For each F, a fault propagated there is output to the propagation fault memory 5 and a fault detected at the external output terminal is output to the detected fault memory 4. The contents of the propagation fault memory 5 and the detected fault memory 4 are inputted, and the number of the ones included in the propagation fault memory 5 and not included in the detected fault memory 4 for each F / F is obtained by the F / F gate selecting means 10. An F / F exceeding the judgment value 7 is extracted, and the circuit 1 is inputted to the scan configuration means 11 to add a circuit necessary for scan configuration of the F / F in the circuit 1.
Is output.

FIG. 5 is a flowchart showing details of the scan F / F selection means 6. Refer to the propagation fault memory for each F / F,
The number of faults included in the corresponding propagation fault and not included in the detected fault memory is obtained, and compared with a determination value to determine whether or not to use the scan F / F, and input the scan F / F.

FIG. 6 is a circuit diagram of a circuit for implementing another embodiment of the present invention. In FIG. 6, the partial circuits 20, 21 and the logic gates 30 to 32 constitute a logic circuit 50 before application of the present invention. A test pattern is input from the input terminals 15 and 16 to the logic circuit 50 to perform a fault simulation. As a result, F /
It is assumed that faults indicated by fn (n = 1 to 9) propagate to F30 to F32, and among these faults, f1, f2, f4, f5, and f8 are detected at the output terminals 40 to 41. The number of faults that have propagated to the F / Fs 30 to 32 and have not been detected are 1, 1, and 2, respectively. Here, the F / F 32 is selected by comparing with an appropriate determination value 1.

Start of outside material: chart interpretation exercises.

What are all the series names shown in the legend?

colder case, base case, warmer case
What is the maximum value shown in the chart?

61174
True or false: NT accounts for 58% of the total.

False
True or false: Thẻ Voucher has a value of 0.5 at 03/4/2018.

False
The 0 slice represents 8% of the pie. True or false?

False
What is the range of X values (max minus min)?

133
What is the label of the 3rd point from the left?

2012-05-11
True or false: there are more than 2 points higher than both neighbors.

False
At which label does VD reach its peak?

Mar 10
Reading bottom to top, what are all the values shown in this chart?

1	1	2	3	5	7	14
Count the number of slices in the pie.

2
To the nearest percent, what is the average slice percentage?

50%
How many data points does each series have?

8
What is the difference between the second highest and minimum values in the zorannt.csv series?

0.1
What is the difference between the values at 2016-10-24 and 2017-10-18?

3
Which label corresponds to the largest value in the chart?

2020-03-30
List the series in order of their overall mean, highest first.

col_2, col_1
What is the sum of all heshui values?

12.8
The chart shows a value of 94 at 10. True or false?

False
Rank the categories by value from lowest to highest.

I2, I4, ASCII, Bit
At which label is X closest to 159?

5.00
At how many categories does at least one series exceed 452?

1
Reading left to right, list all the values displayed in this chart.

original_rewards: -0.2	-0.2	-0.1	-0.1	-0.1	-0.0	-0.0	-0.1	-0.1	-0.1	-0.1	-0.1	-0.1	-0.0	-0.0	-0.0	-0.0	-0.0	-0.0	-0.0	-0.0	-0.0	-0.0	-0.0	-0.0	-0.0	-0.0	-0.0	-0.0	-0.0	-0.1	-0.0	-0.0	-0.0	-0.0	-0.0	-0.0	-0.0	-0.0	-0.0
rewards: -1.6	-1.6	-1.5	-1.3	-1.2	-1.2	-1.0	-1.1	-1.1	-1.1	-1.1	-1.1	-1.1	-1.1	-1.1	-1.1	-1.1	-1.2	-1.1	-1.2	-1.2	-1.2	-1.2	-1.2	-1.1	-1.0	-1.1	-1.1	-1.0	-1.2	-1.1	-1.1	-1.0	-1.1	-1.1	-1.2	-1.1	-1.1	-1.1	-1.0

Next, the F / F32 is changed to a scan F / F33 in which a circuit for a scan configuration is added, and a test circuit for connecting to the input terminal 17 and the output terminal 43 is added to the scan configuration. Only f6. So easily,
The position where the test circuit should be added can be determined. Here, the determination targets are F / Fs 30 to 32 as an example, but the F / Fs in the partial circuits 20 and 21 may be determined.

[Effects of the Invention] As described above, according to the present invention, it is possible to design a logic circuit having a high fault detection rate with a small amount of trouble, and particularly, there is a great effect in designing a large-scale integrated logic circuit.

[Brief description of the drawings]

FIG. 1 is a flowchart of one embodiment of the present invention, FIG. 2 is a flow chart showing details of the divided gate selecting means 6, FIG. 3 is a circuit diagram of a circuit used in one embodiment of the present invention, FIG. 4 is a flowchart of another embodiment of the present invention;
FIG. 5 is a flowchart showing details of the F / F gate selecting means 10 of FIG. 4, and FIG. 6 is a circuit diagram of a circuit used in another embodiment of the present invention. 1 ... circuit, 2 ... test pattern, 3 ... fault simulator, 4 ... detected fault memory, 5 ... propagation fault memory,
6 divided gate selection means, 7 judgment number, 8 circuit division means, 9 divided circuit, 10 F / F gate selection means, 11 scan configuration means, 12 scan configuration circuit , 15 to 17 Input terminals, 20 to 21 Partial circuits, 30 to 32
… F / F gate, 33… Scan F / F, 40 to 43… Output terminal, 50… Logic circuit, 60… Test circuit.

Claims (1)

(57) [Claims] In a logic circuit design method comprising a logic gate composed of one or a plurality of basic logic elements, a fault simulation is performed for the logic circuit, and all the logic gates or specific function gates are processed up to the logic gate. A test facilitating circuit design method characterized in that the number of propagated faults that do not propagate to an output terminal is recorded, and a circuit for externally observing the output of a logic gate having a certain number or more is added.